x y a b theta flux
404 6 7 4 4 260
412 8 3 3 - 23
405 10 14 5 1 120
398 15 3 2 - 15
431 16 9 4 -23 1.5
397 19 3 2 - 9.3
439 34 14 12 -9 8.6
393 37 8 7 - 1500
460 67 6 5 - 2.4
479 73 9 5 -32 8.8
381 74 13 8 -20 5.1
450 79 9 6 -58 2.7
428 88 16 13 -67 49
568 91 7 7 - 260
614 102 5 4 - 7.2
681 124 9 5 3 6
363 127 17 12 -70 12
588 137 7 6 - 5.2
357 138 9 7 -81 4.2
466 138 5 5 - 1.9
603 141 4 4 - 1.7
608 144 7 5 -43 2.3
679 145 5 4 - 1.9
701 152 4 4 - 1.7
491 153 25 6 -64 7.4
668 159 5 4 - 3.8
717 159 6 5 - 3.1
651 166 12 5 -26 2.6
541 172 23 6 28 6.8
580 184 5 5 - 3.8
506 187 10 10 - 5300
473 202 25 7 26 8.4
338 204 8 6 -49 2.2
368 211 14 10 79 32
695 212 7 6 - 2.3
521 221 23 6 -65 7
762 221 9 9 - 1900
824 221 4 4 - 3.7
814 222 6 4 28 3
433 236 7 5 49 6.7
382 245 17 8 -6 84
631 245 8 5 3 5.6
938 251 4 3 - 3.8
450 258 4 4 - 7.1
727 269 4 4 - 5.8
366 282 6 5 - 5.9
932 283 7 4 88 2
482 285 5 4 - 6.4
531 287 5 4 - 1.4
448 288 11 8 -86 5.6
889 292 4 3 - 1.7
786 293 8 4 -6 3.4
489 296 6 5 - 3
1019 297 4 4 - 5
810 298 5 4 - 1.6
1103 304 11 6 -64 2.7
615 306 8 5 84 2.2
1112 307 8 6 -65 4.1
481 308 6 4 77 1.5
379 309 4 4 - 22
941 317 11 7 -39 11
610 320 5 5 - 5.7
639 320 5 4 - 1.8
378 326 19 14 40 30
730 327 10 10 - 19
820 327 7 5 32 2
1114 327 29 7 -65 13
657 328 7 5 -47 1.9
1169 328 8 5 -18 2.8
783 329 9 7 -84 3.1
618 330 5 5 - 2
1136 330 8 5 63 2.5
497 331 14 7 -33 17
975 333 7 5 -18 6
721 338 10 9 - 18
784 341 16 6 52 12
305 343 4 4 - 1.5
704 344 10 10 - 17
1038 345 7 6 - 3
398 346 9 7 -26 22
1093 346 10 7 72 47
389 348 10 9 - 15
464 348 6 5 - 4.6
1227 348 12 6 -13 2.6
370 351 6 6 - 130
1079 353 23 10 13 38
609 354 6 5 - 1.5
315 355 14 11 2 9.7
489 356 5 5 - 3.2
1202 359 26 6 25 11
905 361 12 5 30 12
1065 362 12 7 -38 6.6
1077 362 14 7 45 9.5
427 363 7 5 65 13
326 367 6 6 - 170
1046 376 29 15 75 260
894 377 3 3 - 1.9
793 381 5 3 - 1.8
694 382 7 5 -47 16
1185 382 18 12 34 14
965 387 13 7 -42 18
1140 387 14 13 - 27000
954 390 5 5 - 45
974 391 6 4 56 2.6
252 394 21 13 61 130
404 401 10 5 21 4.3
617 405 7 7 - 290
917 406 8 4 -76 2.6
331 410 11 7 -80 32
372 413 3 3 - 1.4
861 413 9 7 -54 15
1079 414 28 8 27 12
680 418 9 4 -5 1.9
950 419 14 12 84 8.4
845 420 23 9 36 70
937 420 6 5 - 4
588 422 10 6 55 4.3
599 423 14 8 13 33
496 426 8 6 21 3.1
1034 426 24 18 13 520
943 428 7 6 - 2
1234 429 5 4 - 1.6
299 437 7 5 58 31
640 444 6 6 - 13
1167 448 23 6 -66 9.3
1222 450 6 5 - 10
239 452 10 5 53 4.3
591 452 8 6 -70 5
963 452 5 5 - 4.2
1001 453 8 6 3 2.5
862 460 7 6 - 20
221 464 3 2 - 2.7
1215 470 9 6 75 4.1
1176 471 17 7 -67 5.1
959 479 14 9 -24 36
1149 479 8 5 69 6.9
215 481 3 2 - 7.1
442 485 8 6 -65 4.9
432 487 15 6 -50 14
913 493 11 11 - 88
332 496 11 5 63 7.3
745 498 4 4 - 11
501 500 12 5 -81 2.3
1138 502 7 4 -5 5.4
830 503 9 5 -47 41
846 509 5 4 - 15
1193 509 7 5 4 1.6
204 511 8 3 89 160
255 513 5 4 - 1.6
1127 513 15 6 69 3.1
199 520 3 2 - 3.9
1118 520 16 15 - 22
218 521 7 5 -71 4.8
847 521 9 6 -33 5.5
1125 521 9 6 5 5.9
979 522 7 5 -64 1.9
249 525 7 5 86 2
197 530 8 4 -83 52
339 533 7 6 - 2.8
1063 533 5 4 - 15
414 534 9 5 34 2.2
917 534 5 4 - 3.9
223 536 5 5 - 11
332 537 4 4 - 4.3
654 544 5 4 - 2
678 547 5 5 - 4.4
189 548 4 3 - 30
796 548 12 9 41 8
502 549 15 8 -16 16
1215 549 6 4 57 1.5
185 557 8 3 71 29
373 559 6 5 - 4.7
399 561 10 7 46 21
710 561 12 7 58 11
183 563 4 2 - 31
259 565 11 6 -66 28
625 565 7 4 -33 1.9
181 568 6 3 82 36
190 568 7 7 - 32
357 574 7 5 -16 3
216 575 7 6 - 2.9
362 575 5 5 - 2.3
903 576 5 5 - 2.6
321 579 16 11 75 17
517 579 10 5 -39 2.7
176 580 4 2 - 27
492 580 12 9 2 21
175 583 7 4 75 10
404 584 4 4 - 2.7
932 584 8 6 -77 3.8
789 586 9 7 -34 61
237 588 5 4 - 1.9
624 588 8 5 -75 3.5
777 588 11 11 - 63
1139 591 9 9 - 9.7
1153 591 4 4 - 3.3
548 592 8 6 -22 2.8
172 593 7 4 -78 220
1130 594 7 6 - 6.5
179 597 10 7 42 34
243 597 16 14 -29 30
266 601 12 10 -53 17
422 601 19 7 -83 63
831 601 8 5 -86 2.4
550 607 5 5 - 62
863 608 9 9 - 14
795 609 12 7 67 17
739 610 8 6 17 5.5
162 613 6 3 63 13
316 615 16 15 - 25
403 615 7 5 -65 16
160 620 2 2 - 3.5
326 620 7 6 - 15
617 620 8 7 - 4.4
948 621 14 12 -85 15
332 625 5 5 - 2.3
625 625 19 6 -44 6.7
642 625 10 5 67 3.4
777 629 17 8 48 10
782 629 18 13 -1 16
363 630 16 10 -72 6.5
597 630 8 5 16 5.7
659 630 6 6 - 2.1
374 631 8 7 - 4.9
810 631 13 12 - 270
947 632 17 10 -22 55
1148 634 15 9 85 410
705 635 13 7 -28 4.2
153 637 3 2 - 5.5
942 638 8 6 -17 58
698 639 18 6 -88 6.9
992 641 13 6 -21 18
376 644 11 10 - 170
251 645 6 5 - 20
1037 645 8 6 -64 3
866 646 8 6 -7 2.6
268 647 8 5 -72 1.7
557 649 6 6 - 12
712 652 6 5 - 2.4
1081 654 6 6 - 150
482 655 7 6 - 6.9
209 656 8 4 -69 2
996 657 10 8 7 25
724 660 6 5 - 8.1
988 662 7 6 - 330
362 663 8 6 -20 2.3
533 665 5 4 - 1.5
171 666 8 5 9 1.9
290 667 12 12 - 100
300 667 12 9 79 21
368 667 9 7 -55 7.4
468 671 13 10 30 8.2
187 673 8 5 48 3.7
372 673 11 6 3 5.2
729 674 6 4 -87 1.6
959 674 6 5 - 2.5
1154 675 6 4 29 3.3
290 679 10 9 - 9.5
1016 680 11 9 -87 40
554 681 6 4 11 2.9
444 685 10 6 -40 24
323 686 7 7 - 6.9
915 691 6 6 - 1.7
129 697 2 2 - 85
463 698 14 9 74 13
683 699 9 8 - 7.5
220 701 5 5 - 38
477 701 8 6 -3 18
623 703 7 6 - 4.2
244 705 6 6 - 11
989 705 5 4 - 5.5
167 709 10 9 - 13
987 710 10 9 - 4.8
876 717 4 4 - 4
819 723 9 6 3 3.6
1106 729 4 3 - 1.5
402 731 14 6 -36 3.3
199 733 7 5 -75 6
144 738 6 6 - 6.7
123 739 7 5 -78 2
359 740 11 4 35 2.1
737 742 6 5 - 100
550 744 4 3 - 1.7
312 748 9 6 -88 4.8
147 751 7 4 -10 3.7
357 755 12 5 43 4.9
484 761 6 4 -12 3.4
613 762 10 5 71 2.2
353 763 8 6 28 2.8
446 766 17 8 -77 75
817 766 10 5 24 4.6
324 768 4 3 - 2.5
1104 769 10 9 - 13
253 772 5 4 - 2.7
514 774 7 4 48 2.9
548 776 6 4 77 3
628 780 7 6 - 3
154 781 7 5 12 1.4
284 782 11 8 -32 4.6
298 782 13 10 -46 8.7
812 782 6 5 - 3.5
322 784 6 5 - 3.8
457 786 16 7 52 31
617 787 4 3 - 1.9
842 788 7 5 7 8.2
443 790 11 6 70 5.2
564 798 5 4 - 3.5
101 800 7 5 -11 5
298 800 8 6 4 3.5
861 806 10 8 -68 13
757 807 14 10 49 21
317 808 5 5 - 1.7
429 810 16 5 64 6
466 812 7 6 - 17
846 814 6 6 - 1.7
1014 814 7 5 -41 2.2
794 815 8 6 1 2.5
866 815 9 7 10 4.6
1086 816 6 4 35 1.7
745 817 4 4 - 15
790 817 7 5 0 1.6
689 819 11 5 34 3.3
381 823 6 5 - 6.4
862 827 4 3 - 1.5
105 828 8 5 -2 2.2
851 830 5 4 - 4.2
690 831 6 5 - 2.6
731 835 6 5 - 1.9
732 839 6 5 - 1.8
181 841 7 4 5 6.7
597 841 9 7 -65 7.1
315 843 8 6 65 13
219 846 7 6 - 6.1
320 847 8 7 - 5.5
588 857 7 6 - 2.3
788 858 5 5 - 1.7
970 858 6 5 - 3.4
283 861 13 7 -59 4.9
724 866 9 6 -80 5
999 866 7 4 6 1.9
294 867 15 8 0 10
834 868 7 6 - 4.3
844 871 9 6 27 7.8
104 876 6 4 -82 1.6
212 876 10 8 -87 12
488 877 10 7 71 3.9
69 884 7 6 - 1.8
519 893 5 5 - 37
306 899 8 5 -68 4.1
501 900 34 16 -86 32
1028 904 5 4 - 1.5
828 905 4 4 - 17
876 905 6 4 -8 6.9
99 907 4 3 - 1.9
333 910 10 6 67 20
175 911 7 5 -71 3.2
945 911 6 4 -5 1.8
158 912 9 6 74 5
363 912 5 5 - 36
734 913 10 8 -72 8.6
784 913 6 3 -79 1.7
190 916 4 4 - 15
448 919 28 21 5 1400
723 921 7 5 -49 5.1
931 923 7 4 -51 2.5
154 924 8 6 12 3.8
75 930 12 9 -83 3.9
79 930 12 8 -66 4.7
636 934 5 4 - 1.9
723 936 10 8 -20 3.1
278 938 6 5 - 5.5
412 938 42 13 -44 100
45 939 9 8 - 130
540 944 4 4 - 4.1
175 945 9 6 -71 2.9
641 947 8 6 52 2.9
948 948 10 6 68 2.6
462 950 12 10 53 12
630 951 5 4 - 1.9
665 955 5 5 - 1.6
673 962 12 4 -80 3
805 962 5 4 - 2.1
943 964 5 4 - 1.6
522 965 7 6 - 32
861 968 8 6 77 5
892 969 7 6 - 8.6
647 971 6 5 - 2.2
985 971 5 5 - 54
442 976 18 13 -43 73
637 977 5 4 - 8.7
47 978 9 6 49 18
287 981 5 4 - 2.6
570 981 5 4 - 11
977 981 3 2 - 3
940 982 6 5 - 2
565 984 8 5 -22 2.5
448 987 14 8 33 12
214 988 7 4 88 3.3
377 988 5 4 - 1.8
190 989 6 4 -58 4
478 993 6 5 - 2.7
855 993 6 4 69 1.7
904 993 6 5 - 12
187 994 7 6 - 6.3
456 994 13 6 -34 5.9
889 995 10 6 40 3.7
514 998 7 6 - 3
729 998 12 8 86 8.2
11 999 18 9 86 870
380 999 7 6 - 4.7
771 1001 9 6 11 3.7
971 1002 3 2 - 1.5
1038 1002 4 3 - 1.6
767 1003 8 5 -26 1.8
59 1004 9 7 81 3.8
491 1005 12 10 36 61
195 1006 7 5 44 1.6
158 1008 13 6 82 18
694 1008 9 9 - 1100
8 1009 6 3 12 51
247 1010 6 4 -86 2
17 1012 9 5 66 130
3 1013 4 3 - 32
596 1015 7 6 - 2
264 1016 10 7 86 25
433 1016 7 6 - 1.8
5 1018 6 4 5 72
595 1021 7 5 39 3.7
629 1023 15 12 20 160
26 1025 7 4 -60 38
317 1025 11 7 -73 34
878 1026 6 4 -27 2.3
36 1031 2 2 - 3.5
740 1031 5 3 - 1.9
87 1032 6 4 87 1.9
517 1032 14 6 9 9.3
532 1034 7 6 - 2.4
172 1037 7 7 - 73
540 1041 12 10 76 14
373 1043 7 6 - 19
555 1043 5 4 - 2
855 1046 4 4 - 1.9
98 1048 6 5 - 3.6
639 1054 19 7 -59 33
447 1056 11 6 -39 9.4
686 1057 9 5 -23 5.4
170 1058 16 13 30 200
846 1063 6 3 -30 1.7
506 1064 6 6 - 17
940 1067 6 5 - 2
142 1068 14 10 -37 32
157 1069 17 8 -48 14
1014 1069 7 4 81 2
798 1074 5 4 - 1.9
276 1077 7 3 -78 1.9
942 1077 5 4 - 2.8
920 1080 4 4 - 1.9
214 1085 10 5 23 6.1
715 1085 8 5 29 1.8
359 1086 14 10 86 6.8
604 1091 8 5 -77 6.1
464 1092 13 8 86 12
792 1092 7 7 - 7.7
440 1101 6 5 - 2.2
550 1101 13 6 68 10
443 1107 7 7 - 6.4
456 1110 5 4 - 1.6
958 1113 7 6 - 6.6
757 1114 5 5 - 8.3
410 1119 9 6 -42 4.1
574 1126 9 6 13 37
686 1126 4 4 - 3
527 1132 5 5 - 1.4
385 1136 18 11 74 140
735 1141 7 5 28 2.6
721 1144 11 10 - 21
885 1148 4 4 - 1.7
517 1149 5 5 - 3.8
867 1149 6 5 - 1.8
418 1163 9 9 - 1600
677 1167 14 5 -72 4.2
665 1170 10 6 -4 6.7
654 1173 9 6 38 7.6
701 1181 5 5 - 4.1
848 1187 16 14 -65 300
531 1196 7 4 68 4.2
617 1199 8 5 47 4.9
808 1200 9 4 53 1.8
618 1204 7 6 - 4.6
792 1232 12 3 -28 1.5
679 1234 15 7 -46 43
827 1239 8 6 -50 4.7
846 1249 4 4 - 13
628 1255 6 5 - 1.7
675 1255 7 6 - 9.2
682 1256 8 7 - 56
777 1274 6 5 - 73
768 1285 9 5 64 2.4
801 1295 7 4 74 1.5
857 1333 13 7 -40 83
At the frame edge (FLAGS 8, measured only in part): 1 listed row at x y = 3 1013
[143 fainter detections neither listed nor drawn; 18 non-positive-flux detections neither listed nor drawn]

--*--

◆ TASK DETAILS: Please copy out the rows again, from the very first line through the line that contains "326 367 6 6 - 170", both of those lines included.

◆ COMPLETED TASK:
x y a b theta flux
404 6 7 4 4 260
412 8 3 3 - 23
405 10 14 5 1 120
398 15 3 2 - 15
431 16 9 4 -23 1.5
397 19 3 2 - 9.3
439 34 14 12 -9 8.6
393 37 8 7 - 1500
460 67 6 5 - 2.4
479 73 9 5 -32 8.8
381 74 13 8 -20 5.1
450 79 9 6 -58 2.7
428 88 16 13 -67 49
568 91 7 7 - 260
614 102 5 4 - 7.2
681 124 9 5 3 6
363 127 17 12 -70 12
588 137 7 6 - 5.2
357 138 9 7 -81 4.2
466 138 5 5 - 1.9
603 141 4 4 - 1.7
608 144 7 5 -43 2.3
679 145 5 4 - 1.9
701 152 4 4 - 1.7
491 153 25 6 -64 7.4
668 159 5 4 - 3.8
717 159 6 5 - 3.1
651 166 12 5 -26 2.6
541 172 23 6 28 6.8
580 184 5 5 - 3.8
506 187 10 10 - 5300
473 202 25 7 26 8.4
338 204 8 6 -49 2.2
368 211 14 10 79 32
695 212 7 6 - 2.3
521 221 23 6 -65 7
762 221 9 9 - 1900
824 221 4 4 - 3.7
814 222 6 4 28 3
433 236 7 5 49 6.7
382 245 17 8 -6 84
631 245 8 5 3 5.6
938 251 4 3 - 3.8
450 258 4 4 - 7.1
727 269 4 4 - 5.8
366 282 6 5 - 5.9
932 283 7 4 88 2
482 285 5 4 - 6.4
531 287 5 4 - 1.4
448 288 11 8 -86 5.6
889 292 4 3 - 1.7
786 293 8 4 -6 3.4
489 296 6 5 - 3
1019 297 4 4 - 5
810 298 5 4 - 1.6
1103 304 11 6 -64 2.7
615 306 8 5 84 2.2
1112 307 8 6 -65 4.1
481 308 6 4 77 1.5
379 309 4 4 - 22
941 317 11 7 -39 11
610 320 5 5 - 5.7
639 320 5 4 - 1.8
378 326 19 14 40 30
730 327 10 10 - 19
820 327 7 5 32 2
1114 327 29 7 -65 13
657 328 7 5 -47 1.9
1169 328 8 5 -18 2.8
783 329 9 7 -84 3.1
618 330 5 5 - 2
1136 330 8 5 63 2.5
497 331 14 7 -33 17
975 333 7 5 -18 6
721 338 10 9 - 18
784 341 16 6 52 12
305 343 4 4 - 1.5
704 344 10 10 - 17
1038 345 7 6 - 3
398 346 9 7 -26 22
1093 346 10 7 72 47
389 348 10 9 - 15
464 348 6 5 - 4.6
1227 348 12 6 -13 2.6
370 351 6 6 - 130
1079 353 23 10 13 38
609 354 6 5 - 1.5
315 355 14 11 2 9.7
489 356 5 5 - 3.2
1202 359 26 6 25 11
905 361 12 5 30 12
1065 362 12 7 -38 6.6
1077 362 14 7 45 9.5
427 363 7 5 65 13
326 367 6 6 - 170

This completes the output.